▶ **INSTRUÇÃO DADA A**
Reescreve, por favor, o trecho da crítica entre "Portanto, correr. Sarah" e "a das pernas.", inclusive, trocando "câmara" por "lente".
▶ **INSTRUÇÃO DADA B**
Segundo a crítica, em que secção de Cannes foi apresentado o filme?

▶ **TEXTO DE ORIGEM**
Apresentada o ano passado em Cannes, na secção Un Certain Regard, esta que é a longa-metragem de estreia da canadiana Chloé Robichaud, Sarah préfère la course (Sara Prefere Correr, 2013) não pode constituir melhor tautologia em relação a um lançamento. Chloé prefere realizar, poder-se-ia dizer, e só por causa disso, escreveu um argumento e pôs mãos à obra, usando o título que resolve todo o filme numa proposição, com sujeito e predicado. Sim, é sobretudo de um exercício de lógica proposicional que se trata.
Portanto, correr. Sarah préfère la course não sai da pista, literalmente; os planos do início e do fim não podiam ser mais directos na mensagem: aqui vai-se correr, porque assim o deseja Sarah (Sophie Desmarais). Passamos hora e meia atrás do rabo de cavalo da protagonista, para onde quer que vá, curiosos que somos relativamente aos seus pensamentos. Mas só lhe vemos a nuca, e o cabelo que balança, da esquerda para a direita ou da direita para a esquerda. A câmara de Chloé Robichaud quer que nos concentremos demasiado em Sarah, no seu perfil, nas suas sapatilhas e na direção do seu olhar. Talvez o que fale mais nesta personagem calada seja o olhar inquieto, o olhar da descoberta progressiva, lenta. De velocidade só mesmo a das pernas.

▶ **REGISTOS FORNECIDOS**
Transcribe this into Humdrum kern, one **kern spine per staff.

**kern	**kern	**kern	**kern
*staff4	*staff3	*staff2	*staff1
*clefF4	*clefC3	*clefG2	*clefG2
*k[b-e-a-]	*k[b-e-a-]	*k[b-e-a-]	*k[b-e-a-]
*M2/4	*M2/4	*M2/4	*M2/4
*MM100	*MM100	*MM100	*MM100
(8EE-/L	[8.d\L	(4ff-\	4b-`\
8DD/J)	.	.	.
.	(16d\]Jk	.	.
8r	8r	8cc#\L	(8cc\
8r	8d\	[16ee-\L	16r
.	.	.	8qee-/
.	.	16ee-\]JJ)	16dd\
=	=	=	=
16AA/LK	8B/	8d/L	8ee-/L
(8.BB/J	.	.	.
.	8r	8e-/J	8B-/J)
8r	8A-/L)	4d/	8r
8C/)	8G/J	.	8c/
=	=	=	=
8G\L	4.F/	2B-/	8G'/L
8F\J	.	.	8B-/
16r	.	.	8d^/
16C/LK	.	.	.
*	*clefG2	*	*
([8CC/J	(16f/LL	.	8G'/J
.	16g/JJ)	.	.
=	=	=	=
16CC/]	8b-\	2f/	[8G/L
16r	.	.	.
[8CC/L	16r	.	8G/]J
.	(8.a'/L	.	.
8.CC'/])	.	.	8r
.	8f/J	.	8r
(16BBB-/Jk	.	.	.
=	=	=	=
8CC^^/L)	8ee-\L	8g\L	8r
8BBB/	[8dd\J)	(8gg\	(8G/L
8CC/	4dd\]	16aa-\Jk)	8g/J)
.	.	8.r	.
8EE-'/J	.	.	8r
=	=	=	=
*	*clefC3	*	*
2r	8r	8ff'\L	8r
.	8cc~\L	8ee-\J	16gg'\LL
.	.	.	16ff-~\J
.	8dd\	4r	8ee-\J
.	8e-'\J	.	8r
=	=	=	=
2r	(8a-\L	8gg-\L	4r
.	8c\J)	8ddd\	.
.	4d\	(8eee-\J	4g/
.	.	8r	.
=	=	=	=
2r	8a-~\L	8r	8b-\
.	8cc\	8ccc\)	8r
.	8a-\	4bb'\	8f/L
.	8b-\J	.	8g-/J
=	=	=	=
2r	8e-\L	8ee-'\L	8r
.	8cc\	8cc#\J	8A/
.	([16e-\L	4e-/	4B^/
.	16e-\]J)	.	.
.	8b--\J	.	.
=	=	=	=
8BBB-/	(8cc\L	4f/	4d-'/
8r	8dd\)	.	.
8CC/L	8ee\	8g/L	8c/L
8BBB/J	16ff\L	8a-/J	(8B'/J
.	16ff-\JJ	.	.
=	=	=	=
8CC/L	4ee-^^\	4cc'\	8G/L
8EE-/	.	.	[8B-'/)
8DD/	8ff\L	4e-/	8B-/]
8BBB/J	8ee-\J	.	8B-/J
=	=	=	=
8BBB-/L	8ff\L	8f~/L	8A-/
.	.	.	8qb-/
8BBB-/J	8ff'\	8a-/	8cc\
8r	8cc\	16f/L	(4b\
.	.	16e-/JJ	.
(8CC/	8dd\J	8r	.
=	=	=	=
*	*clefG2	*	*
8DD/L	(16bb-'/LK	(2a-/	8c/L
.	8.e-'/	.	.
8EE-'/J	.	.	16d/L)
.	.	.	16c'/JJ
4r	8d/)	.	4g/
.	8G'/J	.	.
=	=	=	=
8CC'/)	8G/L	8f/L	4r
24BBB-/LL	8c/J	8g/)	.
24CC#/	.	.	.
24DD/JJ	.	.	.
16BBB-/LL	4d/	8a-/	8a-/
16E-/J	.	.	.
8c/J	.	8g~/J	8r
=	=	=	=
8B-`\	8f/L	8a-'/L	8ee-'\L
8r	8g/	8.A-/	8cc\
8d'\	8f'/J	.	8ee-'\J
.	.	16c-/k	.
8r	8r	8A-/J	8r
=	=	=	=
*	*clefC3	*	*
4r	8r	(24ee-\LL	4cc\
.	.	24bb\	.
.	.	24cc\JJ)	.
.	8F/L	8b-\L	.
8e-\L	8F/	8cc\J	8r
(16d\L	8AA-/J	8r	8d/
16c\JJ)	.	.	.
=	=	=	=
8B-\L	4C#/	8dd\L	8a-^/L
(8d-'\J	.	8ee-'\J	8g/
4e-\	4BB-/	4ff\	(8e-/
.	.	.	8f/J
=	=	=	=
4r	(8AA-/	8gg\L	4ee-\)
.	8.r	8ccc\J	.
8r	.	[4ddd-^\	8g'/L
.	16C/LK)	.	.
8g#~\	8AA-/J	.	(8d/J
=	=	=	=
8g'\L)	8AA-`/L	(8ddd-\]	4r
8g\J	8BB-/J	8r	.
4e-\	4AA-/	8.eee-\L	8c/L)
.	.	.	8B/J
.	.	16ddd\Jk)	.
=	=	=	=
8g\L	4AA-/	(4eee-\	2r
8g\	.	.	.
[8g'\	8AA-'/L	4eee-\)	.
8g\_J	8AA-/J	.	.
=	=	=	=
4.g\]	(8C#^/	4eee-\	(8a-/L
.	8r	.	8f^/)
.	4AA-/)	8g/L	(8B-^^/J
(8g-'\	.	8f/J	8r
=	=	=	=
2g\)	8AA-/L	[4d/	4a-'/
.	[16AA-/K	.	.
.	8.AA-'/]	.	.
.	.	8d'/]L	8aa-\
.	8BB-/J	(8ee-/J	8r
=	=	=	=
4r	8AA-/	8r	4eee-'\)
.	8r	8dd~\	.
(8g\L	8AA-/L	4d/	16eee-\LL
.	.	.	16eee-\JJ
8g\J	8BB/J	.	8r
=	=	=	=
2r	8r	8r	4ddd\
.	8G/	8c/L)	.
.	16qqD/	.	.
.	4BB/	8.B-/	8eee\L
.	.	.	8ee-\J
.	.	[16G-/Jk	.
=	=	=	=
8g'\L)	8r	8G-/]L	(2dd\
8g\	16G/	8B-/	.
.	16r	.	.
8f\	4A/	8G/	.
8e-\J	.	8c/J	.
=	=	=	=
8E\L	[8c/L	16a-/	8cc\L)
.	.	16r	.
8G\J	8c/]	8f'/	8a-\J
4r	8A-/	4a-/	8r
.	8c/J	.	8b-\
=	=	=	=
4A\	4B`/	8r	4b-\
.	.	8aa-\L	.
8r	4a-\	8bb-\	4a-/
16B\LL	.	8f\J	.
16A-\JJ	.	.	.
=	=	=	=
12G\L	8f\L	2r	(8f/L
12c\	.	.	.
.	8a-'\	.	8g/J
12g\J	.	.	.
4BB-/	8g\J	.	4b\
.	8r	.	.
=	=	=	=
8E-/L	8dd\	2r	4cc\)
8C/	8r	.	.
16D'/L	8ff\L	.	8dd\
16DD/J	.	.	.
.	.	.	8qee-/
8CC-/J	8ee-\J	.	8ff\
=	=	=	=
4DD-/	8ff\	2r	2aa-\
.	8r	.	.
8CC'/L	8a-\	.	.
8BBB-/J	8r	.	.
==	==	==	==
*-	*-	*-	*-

▶ **RESULTADO DO EXERCÍCIO A**
Portanto, correr. Sarah préfère la course não sai da pista, literalmente; os planos do início e do fim não podiam ser mais directos na mensagem: aqui vai-se correr, porque assim o deseja Sarah (Sophie Desmarais). Passamos hora e meia atrás do rabo de cavalo da protagonista, para onde quer que vá, curiosos que somos relativamente aos seus pensamentos. Mas só lhe vemos a nuca, e o cabelo que balança, da esquerda para a direita ou da direita para a esquerda. A lente de Chloé Robichaud quer que nos concentremos demasiado em Sarah, no seu perfil, nas suas sapatilhas e na direção do seu olhar. Talvez o que fale mais nesta personagem calada seja o olhar inquieto, o olhar da descoberta progressiva, lenta. De velocidade só mesmo a das pernas.

▶ **RESULTADO DO EXERCÍCIO B**
Na secção Un Certain Regard.